Meeting our Mind ...

Considering that the brain generates approximately 60,000 thoughts in a day, trying to have no thoughts at all seems to be a lost cause. This is one reason why many people give up on meditation after a few attempts. The good news is that the “monkey” can be trained, not so much to have no thoughts at all but to jump less from one thought to the other and allow the thoughts to go by without grabbing onto them.

A more realistic approach is understanding that, like wanting to be fit requires more than a once a week visit to the gym, having a calmer, more focused and resilient mind requires consistent practice. This regular practice allows for the space between each thought to expand, providing this sense of calmness.

As for the spiritual component, it is absolutely not necessary to be spiritual or religious to gain all the benefits of meditation. A quiet mind is a quiet mind, no matter what your religious orientation is. Many people who start meditating  do report a greater connection with their inner core and with life.

Mindfulness is another training of the mind

Mindfulness is paying attention to what’s going within ourselves and around us in a very conscious way. It is about being in the present moment instead of letting our mind wander away and be distracted. It is about knowing what we’re thinking about instead of being on autopilot. For instance, if I asked you about what you saw on your drive to work, most of us would not be able to recall. We do know we drove because we arrived at our destination but we don’t necessarily recall how we got there. Another example is when we eat, we may know we are eating but our mind may be busy with many different thoughts instead of experiencing eating in a conscious, mindful way.

Scientific evidence has been emerging for many years now, showing the numerous benefits of practicing mindfulness and meditation. From lowering blood pressure to managing chronic pain and handling stress, to knowing yourself better, these practices are the perfect antidote to life’s challenges, without side effects ... well, perhaps a happier life!

Because of these benefits people of all ages - from school children to business people - are now engaging in a mindfulness and meditation practice.

So how does one meditate?

Although there is a formal posture to adopt when we meditate - straight back, sitting on the floor or on a chair, body relaxed yet alert, there really is nothing complicated about meditation. There are many different types of meditation but one of the most powerful and foundational meditation and mindfulness practices is connecting to your breath, becoming conscious of the breath going in and out. The biggest difficulty is in persisting - much like going to the gym!

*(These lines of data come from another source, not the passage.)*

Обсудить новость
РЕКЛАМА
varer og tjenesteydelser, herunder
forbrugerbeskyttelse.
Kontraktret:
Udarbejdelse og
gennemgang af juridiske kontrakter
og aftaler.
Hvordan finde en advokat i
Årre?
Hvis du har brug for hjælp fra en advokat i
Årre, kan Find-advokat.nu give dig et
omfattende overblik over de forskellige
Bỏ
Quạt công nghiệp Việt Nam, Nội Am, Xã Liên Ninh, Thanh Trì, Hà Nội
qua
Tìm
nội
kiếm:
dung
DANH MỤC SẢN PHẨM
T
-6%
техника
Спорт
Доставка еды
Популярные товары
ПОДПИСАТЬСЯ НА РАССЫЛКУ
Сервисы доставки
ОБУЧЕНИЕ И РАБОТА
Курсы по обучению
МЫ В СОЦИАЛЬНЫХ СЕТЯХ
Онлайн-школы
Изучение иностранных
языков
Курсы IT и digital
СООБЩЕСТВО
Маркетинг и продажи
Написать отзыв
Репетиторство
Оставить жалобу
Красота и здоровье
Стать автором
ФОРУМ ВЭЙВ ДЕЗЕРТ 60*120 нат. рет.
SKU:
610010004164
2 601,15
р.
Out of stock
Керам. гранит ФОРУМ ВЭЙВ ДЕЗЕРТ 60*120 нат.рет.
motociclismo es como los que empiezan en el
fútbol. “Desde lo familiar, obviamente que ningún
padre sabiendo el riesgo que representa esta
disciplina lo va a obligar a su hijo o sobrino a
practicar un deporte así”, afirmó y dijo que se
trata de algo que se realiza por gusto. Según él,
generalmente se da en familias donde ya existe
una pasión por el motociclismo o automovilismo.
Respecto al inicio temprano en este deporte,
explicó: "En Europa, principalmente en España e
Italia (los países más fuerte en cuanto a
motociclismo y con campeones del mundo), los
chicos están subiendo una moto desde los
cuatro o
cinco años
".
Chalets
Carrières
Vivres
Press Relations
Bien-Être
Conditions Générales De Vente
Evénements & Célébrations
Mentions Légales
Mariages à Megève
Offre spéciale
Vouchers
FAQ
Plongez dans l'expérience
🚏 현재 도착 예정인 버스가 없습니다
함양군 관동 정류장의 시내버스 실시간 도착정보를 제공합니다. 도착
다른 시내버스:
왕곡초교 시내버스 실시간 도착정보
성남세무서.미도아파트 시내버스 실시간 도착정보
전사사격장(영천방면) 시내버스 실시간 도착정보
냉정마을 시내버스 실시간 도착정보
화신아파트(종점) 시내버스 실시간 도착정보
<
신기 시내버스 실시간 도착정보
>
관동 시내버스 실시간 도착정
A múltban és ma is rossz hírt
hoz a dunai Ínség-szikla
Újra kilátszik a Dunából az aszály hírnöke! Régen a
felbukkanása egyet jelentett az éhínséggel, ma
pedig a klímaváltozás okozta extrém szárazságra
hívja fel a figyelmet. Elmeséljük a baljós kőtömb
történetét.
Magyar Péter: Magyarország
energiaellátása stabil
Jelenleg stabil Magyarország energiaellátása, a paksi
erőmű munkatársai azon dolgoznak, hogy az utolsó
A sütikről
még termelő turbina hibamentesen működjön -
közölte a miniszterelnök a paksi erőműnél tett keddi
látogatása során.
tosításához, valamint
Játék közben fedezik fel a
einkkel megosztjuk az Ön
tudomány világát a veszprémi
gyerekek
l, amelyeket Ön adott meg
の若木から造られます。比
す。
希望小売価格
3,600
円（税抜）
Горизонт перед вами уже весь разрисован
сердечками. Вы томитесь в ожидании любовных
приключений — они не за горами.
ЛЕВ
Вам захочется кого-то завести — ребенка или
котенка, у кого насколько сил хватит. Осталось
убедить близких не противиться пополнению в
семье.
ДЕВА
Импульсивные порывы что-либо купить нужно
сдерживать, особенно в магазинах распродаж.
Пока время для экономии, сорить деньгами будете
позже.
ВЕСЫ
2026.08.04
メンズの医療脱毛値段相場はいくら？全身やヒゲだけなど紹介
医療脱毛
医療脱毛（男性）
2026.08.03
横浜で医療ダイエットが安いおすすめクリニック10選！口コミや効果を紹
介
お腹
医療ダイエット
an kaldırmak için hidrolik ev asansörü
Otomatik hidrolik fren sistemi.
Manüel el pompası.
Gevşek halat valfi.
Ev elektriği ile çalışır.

There’s a lot more that could be written about meditation and mindfulness, and this blog will delve into different aspects of integrating these practices into your daily life.

Mindful Wisdom for Well Being

For now, I invite you to connect to your breath. At different times during the day, stop what you’re doing and become conscious of your breathing. Bring your attention to your breath by focusing on the rise and fall of your stomach as you breath in and out, or by noticing the air coming and out of your nostrils. This conscious breathing is particularly effective when we feel overwhelmed or experience a high level of stress.

I’d love to hear about your experience of connecting to your breath.

To your WellBeing

Elizabeth

3 Comments

  1. Gwen on May 12, 2020 at 11:09 am

    Well written Elizabeth, I had no idea that we had 60000 thoughts a day!

  2. John Thornburg on May 14, 2020 at 5:25 pm

    I’ve had the benefits of Elizabeth’s teachings for years. The inner peace and calmness has helped me handle business and personal issues in a more effective way.

  3. Sabrina El-Chibini on May 21, 2020 at 8:08 pm

    Thank you Elizabeth. I found this article interesting and helpful. A little while ago, I started practicing connecting to my breathing and it felt restorative and serene. Then I became absorbed in hectic things again and lost track of it all. Your article brought me back there. I tried it again and remembered the peace it brought. I look forward to getting back into it.